壱、始計篇 6 兵は詭道なり

孫子の兵法

 兵は詭道なり。故に能なるもこれに不能を示し、用なるもこれに不用を示し、近くともこれに遠きを示し、遠くともこれに近きを示し、利にしてこれを誘い、乱にしてこれを取り、実にしてこれに備え、強にしてこれを避け、怒にしてこれをみだし、卑にしてこれを驕らせ、佚にしてこれを労し、親にしてこれを離す。その無備を攻め、その不意に出づ。これ兵家の勝にして、先には伝うべからざるなり。


 戦争は、しょせん、だまし合いである。

 たとえば、できるのにできないふりをし、必要なのに不必要と見せかける。遠ざかるとみせかけて近づき、近づくと見せかけて遠ざかる。有利と思わせて誘い出し、混乱させて突きくずす。充実している敵には退いて備えを固め、強力な敵に対しては戦いを避ける。わざと挑発して消耗させ、低姿勢に出て油断をさそう。休養十分な敵は奔命に疲れさせ、団結している敵は離間をはかる。敵の手薄につけこみ、敵の意表をつく。

 これが勝利を収める秘訣である。これは、あらかじめこうだときめてかかることはできず、たえず臨機応変の運用を心がけなければならない。


【仕事・職場で】

 相手の裏をかくことが勝利につながるのだが、裏をかくためには相手の実を把握していなくてはできない。逆に言えば、こちらの実を把握されていては相手の有利にはたらく。

 取り掛かりやすいことは、自分の実をつかませないことである。「能ある鷹は爪を隠す」など、孫子兵法以外でも同じことを考えている。

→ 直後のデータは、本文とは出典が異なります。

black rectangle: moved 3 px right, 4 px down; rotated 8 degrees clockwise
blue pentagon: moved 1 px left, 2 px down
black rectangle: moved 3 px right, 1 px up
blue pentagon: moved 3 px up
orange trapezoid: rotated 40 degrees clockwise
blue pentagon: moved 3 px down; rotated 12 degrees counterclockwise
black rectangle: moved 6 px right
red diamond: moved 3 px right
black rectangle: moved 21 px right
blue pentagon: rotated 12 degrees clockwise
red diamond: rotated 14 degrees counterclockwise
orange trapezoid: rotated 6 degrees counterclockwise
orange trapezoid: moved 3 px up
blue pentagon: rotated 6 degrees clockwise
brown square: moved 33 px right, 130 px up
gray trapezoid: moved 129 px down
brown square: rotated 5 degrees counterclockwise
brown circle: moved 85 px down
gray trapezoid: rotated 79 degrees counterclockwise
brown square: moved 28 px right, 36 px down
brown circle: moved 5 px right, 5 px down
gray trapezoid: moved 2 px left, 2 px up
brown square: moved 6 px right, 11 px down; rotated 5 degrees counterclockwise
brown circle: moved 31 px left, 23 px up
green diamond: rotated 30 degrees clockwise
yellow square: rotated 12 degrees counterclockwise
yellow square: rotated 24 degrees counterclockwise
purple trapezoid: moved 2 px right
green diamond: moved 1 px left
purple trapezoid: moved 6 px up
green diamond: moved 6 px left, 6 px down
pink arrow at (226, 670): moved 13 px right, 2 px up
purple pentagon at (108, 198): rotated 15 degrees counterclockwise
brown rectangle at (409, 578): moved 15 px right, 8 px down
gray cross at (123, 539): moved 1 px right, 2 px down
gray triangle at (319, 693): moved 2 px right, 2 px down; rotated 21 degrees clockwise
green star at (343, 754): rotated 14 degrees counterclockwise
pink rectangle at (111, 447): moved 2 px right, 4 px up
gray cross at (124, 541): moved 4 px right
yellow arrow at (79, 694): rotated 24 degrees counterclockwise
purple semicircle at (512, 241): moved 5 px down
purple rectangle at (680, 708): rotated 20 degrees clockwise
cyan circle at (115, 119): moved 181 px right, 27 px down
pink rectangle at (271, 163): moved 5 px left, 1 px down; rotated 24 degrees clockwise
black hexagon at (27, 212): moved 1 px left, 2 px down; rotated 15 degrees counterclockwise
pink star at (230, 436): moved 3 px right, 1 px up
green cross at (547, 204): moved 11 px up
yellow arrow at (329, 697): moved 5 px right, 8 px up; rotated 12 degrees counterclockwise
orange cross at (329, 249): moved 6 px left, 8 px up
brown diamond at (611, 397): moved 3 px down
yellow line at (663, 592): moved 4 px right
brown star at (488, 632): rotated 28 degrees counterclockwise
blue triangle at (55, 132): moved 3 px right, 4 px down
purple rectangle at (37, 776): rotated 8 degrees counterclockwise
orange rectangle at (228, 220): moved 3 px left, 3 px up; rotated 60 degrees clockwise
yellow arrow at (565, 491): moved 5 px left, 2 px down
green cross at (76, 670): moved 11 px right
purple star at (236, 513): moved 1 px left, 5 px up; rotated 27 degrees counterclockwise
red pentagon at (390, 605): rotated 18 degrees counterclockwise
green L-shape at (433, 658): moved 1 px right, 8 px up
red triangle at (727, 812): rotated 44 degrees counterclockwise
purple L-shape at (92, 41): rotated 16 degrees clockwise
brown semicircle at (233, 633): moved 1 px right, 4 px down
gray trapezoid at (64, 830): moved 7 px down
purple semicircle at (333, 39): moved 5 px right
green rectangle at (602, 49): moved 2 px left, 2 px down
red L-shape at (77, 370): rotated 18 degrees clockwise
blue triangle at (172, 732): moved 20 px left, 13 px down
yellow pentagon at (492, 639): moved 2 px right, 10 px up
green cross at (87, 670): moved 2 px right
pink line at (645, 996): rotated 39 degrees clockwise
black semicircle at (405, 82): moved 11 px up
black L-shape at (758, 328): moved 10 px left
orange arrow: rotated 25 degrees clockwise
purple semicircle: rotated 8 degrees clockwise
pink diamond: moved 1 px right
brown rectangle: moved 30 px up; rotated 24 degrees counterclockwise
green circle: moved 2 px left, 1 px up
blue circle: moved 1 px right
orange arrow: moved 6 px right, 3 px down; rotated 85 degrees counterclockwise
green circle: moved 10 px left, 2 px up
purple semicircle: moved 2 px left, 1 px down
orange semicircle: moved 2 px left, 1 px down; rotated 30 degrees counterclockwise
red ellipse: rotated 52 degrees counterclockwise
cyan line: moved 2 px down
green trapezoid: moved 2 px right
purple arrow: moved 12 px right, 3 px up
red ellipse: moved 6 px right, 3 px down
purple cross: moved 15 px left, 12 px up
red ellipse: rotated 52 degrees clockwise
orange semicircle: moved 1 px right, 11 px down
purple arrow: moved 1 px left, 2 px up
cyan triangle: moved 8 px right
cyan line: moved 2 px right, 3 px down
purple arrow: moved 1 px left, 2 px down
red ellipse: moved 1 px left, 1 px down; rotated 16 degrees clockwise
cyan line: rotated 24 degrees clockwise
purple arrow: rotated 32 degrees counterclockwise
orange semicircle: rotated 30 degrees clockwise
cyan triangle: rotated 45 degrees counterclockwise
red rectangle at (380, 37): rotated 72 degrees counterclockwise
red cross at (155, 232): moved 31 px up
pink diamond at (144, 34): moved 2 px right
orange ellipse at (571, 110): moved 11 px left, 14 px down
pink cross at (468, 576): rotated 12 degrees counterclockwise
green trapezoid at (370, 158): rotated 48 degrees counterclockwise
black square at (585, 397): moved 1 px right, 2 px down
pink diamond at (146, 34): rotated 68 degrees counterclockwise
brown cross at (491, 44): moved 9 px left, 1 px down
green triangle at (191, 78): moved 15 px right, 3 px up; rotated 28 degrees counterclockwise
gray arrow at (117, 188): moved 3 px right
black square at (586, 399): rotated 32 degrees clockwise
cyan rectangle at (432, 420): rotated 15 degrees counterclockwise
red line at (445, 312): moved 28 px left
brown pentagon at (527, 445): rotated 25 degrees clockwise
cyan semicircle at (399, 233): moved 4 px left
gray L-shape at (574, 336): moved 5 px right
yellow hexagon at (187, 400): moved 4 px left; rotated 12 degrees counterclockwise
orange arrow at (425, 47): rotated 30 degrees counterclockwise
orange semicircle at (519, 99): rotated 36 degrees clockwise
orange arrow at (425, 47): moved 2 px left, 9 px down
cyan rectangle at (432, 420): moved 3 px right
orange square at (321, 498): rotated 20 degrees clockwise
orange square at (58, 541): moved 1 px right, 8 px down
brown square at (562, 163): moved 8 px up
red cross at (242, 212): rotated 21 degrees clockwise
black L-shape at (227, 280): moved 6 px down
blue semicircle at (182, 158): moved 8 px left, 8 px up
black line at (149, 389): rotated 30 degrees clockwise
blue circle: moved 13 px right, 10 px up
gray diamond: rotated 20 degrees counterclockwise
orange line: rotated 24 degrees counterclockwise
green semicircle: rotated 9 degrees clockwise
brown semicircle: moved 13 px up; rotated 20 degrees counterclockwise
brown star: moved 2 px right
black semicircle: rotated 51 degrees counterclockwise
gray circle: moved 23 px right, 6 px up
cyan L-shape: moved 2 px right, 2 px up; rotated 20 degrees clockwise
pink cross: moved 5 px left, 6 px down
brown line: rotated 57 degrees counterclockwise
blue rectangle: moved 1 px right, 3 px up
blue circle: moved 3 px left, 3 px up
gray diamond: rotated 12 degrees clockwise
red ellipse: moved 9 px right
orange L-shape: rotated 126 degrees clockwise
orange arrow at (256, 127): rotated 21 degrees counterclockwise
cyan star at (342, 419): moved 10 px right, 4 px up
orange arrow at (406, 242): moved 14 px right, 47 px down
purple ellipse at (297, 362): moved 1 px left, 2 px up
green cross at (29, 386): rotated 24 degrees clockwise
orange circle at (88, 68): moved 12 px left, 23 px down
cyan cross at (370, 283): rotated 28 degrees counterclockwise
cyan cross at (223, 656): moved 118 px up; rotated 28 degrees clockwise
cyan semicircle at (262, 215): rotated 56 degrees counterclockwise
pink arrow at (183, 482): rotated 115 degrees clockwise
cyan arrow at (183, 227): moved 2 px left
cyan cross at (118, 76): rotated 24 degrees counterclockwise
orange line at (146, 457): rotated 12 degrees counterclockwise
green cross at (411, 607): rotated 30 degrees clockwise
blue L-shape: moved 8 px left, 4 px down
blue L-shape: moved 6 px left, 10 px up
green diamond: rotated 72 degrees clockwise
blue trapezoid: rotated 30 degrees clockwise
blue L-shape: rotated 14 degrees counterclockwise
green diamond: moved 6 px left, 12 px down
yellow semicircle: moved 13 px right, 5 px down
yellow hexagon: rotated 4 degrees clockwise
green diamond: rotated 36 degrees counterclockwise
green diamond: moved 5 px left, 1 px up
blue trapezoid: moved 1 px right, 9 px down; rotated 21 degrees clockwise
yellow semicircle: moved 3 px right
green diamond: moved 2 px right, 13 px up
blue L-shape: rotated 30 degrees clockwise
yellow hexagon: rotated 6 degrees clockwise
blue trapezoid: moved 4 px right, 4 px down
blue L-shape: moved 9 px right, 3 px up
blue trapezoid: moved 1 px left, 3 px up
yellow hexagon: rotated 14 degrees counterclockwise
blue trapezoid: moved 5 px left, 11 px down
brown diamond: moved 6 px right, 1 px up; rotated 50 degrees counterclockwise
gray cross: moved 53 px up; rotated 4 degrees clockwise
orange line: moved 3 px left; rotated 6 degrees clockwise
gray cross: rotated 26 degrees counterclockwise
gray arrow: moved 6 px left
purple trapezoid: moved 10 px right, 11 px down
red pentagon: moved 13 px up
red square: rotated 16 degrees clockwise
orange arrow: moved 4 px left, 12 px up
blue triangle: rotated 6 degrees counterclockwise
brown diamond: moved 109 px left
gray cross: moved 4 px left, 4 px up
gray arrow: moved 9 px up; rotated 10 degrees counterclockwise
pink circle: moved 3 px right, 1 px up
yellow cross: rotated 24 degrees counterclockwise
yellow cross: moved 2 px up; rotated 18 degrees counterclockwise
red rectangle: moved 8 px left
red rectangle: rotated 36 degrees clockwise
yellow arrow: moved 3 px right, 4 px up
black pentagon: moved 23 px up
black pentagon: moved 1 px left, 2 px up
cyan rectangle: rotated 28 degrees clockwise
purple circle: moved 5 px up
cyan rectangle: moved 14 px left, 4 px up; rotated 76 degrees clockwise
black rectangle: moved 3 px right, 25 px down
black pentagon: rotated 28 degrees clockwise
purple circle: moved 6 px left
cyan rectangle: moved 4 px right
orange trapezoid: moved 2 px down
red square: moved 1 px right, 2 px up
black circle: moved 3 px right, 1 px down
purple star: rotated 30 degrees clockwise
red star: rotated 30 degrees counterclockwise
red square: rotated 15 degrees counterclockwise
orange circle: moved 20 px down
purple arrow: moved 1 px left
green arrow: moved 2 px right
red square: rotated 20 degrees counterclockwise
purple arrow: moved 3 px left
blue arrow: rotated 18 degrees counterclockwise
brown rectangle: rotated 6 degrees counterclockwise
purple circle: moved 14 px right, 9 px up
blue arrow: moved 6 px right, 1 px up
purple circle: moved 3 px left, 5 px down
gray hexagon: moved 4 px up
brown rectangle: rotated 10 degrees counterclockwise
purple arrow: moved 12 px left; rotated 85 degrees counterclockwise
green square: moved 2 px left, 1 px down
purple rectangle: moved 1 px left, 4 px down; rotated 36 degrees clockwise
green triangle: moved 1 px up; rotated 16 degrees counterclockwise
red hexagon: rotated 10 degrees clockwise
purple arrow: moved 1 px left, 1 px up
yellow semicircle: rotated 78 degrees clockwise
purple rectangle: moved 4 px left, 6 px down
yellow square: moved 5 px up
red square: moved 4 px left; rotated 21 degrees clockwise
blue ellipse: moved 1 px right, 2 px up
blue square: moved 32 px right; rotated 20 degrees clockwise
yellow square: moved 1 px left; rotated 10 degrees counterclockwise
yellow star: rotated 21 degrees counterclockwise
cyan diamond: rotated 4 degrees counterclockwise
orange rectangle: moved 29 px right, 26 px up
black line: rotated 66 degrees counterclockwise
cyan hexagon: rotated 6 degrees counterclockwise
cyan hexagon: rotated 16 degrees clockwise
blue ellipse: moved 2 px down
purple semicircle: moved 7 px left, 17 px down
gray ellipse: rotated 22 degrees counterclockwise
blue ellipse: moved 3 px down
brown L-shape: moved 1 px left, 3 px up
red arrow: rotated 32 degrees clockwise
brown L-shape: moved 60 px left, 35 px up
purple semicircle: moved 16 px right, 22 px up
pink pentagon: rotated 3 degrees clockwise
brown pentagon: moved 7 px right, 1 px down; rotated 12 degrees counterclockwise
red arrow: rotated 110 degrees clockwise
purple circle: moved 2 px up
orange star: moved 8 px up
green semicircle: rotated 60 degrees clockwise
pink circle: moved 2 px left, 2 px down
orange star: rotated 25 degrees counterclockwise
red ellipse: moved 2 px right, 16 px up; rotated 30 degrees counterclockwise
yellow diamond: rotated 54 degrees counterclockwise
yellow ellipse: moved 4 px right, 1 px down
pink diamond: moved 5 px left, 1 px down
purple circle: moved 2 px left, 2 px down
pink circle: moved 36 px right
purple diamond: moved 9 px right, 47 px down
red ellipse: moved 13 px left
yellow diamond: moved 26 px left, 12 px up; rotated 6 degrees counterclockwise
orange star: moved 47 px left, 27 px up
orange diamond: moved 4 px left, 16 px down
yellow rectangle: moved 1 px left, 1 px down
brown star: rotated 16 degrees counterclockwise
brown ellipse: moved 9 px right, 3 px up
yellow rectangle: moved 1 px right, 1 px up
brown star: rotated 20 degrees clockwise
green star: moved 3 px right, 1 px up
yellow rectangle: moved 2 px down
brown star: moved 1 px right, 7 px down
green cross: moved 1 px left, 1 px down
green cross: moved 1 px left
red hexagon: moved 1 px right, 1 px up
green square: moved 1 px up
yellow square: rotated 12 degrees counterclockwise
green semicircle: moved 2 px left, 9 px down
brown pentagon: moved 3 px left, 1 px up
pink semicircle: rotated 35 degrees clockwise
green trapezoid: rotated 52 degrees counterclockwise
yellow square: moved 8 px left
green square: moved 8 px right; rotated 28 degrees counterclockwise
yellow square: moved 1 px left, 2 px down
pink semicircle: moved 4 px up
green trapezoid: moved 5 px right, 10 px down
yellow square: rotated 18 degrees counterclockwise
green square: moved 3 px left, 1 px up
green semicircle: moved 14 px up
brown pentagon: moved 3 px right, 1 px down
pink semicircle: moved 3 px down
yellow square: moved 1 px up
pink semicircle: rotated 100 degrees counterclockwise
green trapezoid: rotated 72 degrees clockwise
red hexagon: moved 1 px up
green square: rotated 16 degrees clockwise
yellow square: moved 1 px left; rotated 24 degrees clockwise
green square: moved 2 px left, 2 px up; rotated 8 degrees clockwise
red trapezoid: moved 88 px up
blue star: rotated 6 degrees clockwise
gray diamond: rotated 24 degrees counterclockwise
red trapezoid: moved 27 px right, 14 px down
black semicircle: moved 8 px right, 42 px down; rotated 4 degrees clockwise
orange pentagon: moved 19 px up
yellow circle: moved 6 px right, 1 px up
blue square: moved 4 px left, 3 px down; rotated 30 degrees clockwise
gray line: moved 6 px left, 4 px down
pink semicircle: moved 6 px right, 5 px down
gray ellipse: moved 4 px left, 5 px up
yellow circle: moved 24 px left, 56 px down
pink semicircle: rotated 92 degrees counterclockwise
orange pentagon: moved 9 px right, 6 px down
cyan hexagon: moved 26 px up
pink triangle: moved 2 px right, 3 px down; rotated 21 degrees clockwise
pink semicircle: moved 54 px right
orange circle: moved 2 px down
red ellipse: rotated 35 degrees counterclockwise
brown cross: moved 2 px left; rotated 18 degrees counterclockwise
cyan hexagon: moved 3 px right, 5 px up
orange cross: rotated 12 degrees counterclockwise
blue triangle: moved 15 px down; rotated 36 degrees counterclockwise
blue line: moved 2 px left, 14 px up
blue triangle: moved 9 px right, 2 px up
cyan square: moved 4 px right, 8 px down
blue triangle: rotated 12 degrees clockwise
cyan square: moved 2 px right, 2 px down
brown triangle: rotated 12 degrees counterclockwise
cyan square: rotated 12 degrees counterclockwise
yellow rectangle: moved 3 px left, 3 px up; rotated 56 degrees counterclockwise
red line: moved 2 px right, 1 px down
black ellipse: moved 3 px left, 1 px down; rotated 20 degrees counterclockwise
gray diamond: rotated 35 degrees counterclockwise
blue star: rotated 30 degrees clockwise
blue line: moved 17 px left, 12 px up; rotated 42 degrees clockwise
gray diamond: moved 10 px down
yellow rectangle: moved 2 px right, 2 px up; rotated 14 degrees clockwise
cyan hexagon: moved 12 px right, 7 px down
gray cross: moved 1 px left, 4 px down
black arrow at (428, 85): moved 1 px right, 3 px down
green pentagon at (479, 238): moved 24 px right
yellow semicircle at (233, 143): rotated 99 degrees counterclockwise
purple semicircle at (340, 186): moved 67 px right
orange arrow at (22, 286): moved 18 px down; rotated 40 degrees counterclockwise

 その上で、相手の実をつかむことができれば、争う前から勝敗は決しているようなものである。


★常に100%の力を出していると、それが当たり前と思われてしまう。

★日頃70%で働いて、いざというときに90%の力を発揮すると高く評価される。仕事のできるできないは、相対評価だからである。

★実力の隠し過ぎには要注意。まわりの人との相対評価をされるので、まわりの実に応じた力量を発揮する必要はある。あまりに低い力を見せ続けると、処分の第一候補にされてしまう。